El exterminio de los armenios durante la Primera Guerra Mundial sirvió para afianzar la sensación de impunidad de Adolf Hitler, que, un cuarto de siglo después, cuando se disponía a destruir Polonia, proclamaba satisfecho: “¿Quién se acuerda ahora de la aniquilación de los armenios?”. Bueno, lo cierto es que no todo el mundo había olvidado esas masacres y deportaciones masivas llevadas a cabo por el imperio otomano. En esa misma época, un jurista polaco llamado Raphael Lemkin, que en la década anterior se había interesado por el caso armenio, estaba a punto de acuñar el concepto de genocidio, que precisamente acabaría sirviendo para condenar los crímenes de la Alemania nazi.

Lemkin, judío, consiguió escapar de Polonia, pero no pudo llevarse a sus padres, asesinados años después en Auschwitz, y se impuso como misión acabar con la impunidad de Hitler y sus secuaces. Para ello había que tipificar sus delitos dentro del derecho internacional y conseguir el respaldo de las instituciones internacionales surgidas tras la Segunda Guerra Mundial. En diciembre de 1946, una de las primeras resoluciones de la Asamblea General de las Naciones Unidas concedía carta de naturaleza al concepto de genocidio, declarado imprescriptible y definido como la eliminación sistemática de un grupo humano por motivo de raza, etnia, religión, nacionalidad o política. Todos los esfuerzos y todos los desvelos habían valido la pena.

Inauguración del memorial a las víctimas del franquismo en Ferrol el pasado febrero

No sé si el eco de estas disquisiciones jurídicas llegó hasta el palacio de El Pardo, residencia del general Franco, cuyos crímenes de esos primeros años de la posguerra encajaban perfectamente en los supuestos establecidos por Lemkin. Recordemos que el mismo Franco que había prometido clemencia a quienes no tuvieran las manos manchadas de sangre acababa de fusilar a nada menos que a cincuenta mil republicanos, condenados en consejos de guerra carentes de las menores garantías jurídicas.

DATOS PROPORCIONADOS —

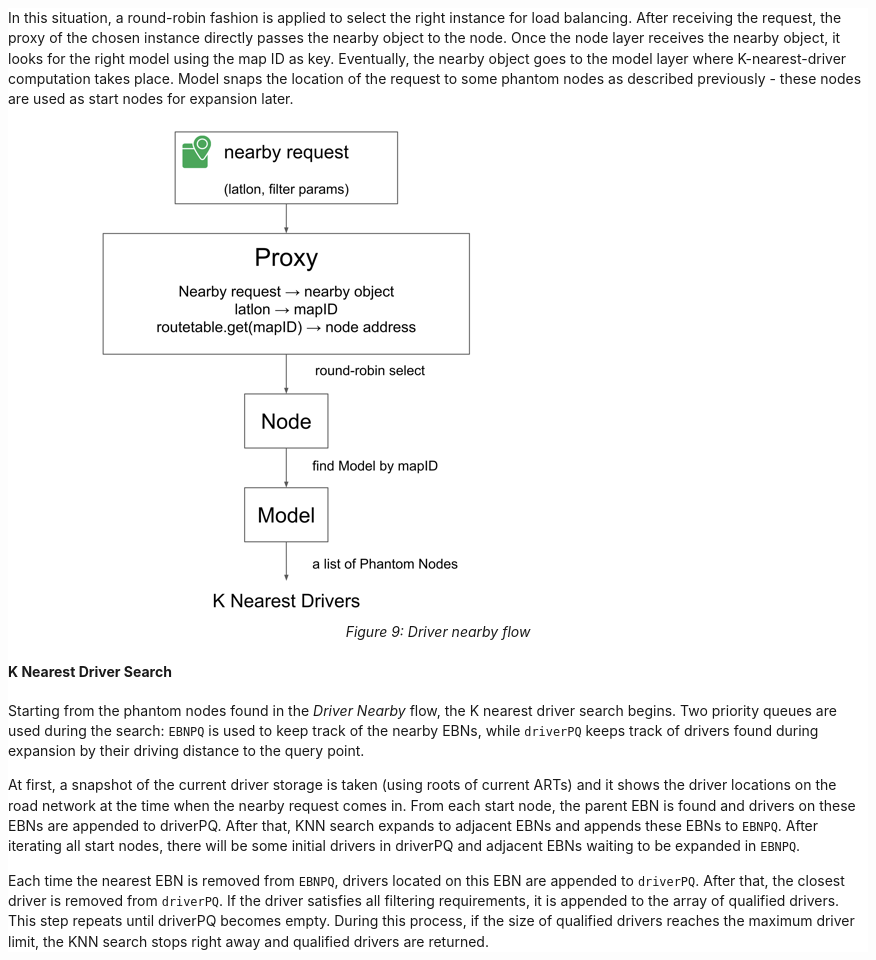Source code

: In this situation, a round-robin fashion is applied to select the right instance for load balancing. After receiving the request, the proxy of the chosen instance directly passes the nearby object to the node. Once the node layer receives the nearby object, it looks for the right model using the map ID as key. Eventually, the nearby object goes to the model layer where K-nearest-driver computation takes place. Model snaps the location of the request to some phantom nodes as described previously - these nodes are used as start nodes for expansion later.

<div class="post-image-section"><figure>
  <img src="/img/pharos-searching-nearby-drivers-on-road-network-at-scale/image5.png" alt="Figure 9: Driver nearby flow"> <figcaption align="middle"><i>Figure 9: Driver nearby flow</i></figcaption>
</figure></div>


#### K Nearest Driver Search

Starting from the phantom nodes found in the *Driver Nearby* flow, the K nearest driver search begins. Two priority queues are used during the search: `EBNPQ` is used to keep track of the nearby EBNs, while `driverPQ` keeps track of drivers found during expansion by their driving distance to the query point.

At first, a snapshot of the current driver storage is taken (using roots of current ARTs) and it shows the driver locations on the road network at the time when the nearby request comes in. From each start node, the parent EBN is found and drivers on these EBNs are appended to driverPQ. After that, KNN search expands to adjacent EBNs and appends these EBNs to `EBNPQ`. After iterating all start nodes, there will be some initial drivers in driverPQ and adjacent EBNs waiting to be expanded in `EBNPQ`.

Each time the nearest EBN is removed from `EBNPQ`, drivers located on this EBN are appended to `driverPQ`. After that, the closest driver is removed from `driverPQ`. If the driver satisfies all filtering requirements, it is appended to the array of qualified drivers. This step repeats until driverPQ becomes empty. During this process, if the size of qualified drivers reaches the maximum driver limit, the KNN search stops right away and qualified drivers are returned.
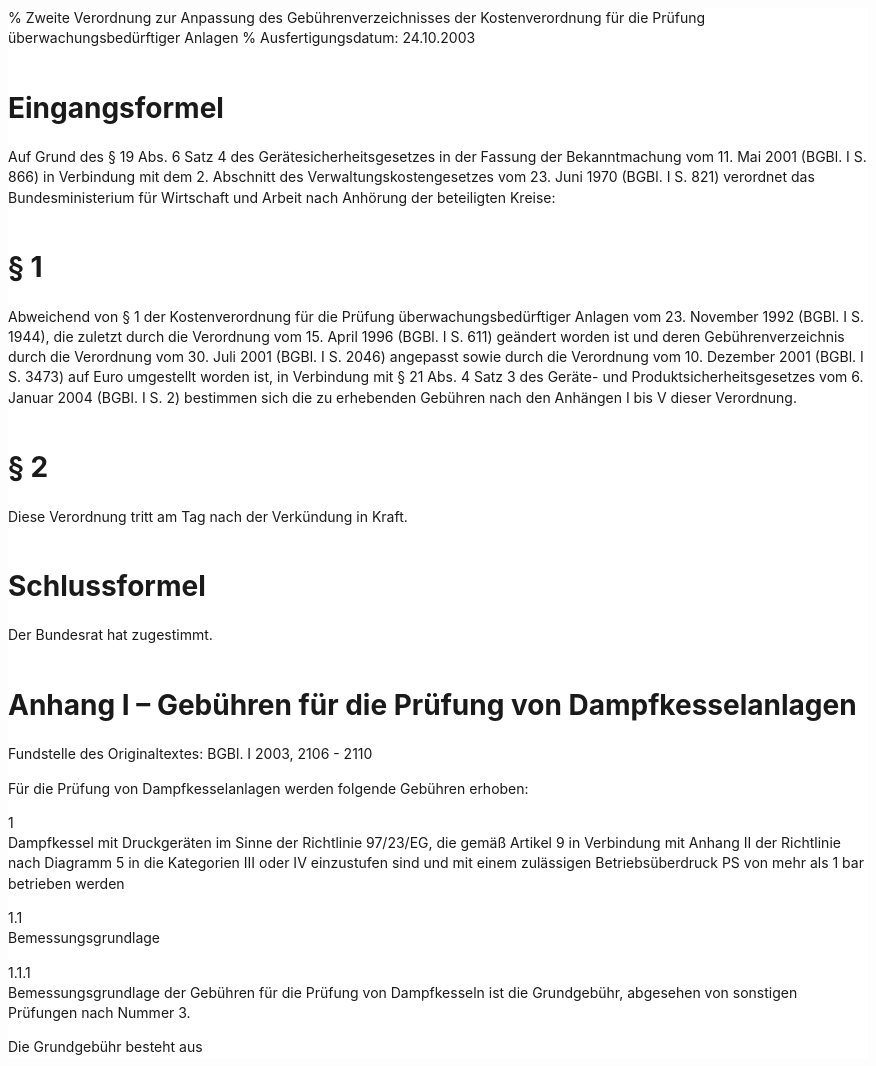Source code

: % Zweite Verordnung zur Anpassung des Gebührenverzeichnisses der Kostenverordnung für die Prüfung überwachungsbedürftiger Anlagen
% Ausfertigungsdatum: 24.10.2003
 
# Eingangsformel

Auf Grund des § 19 Abs. 6 Satz 4 des Gerätesicherheitsgesetzes in der Fassung der Bekanntmachung vom 11. Mai 2001 (BGBl. I S. 866) in Verbindung mit dem 2. Abschnitt des Verwaltungskostengesetzes vom 23. Juni 1970 (BGBl. I S. 821) verordnet das Bundesministerium für Wirtschaft und Arbeit nach Anhörung der beteiligten Kreise:

# § 1

Abweichend von § 1 der Kostenverordnung für die Prüfung überwachungsbedürftiger Anlagen vom 23. November 1992 (BGBl. I S. 1944), die zuletzt durch die Verordnung vom 15. April 1996 (BGBl. I S. 611) geändert worden ist und deren Gebührenverzeichnis durch die Verordnung vom 30. Juli 2001 (BGBl. I S. 2046) angepasst sowie durch die Verordnung vom 10. Dezember 2001 (BGBl. I S. 3473) auf Euro umgestellt worden ist, in Verbindung mit § 21 Abs. 4 Satz 3 des Geräte- und Produktsicherheitsgesetzes vom 6. Januar 2004 (BGBl. I S. 2) bestimmen sich die zu erhebenden Gebühren nach den Anhängen I bis V dieser Verordnung.

# § 2

Diese Verordnung tritt am Tag nach der Verkündung in Kraft.

# Schlussformel

Der Bundesrat hat zugestimmt.

# Anhang I – Gebühren für die Prüfung von Dampfkesselanlagen

Fundstelle des Originaltextes: BGBl. I 2003, 2106 - 2110

Für die Prüfung von Dampfkesselanlagen werden folgende Gebühren erhoben:

  
1  
Dampfkessel mit Druckgeräten im Sinne der Richtlinie 97/23/EG, die gemäß Artikel 9 in Verbindung mit Anhang II der Richtlinie nach Diagramm 5 in die Kategorien III oder IV einzustufen sind und mit einem zulässigen Betriebsüberdruck PS von mehr als 1 bar betrieben werden

1.1  
Bemessungsgrundlage

1.1.1  
Bemessungsgrundlage der Gebühren für die Prüfung von Dampfkesseln ist die Grundgebühr, abgesehen von sonstigen Prüfungen nach Nummer 3.

Die Grundgebühr besteht aus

PREGUNTAS PARA RESPONDER —
• a. Responde estas preguntas a partir del texto sobre Lemkin, cada una en su línea:
(i) ¿De qué nacionalidad era el jurista Raphael Lemkin?
(ii) ¿En qué mes y año aprobó la Asamblea General de las Naciones Unidas la resolución sobre el genocidio?
(iii) ¿A cuántos republicanos fusiló Franco, según el texto?
• b. Devuelve sin ningún cambio el fragmento del texto sobre Lemkin que va entre "Lemkin, judío, consiguió" y "valido la pena.", ambos incluidos.
Los registros son material aparte, sin relación con el texto sobre Lemkin.

SECCIÓN DE RESPUESTAS —
• a.
(i) Polaca.
(ii) En diciembre de 1946.
(iii) A cincuenta mil.

• b.
Lemkin, judío, consiguió escapar de Polonia, pero no pudo llevarse a sus padres, asesinados años después en Auschwitz, y se impuso como misión acabar con la impunidad de Hitler y sus secuaces. Para ello había que tipificar sus delitos dentro del derecho internacional y conseguir el respaldo de las instituciones internacionales surgidas tras la Segunda Guerra Mundial. En diciembre de 1946, una de las primeras resoluciones de la Asamblea General de las Naciones Unidas concedía carta de naturaleza al concepto de genocidio, declarado imprescriptible y definido como la eliminación sistemática de un grupo humano por motivo de raza, etnia, religión, nacionalidad o política. Todos los esfuerzos y todos los desvelos habían valido la pena.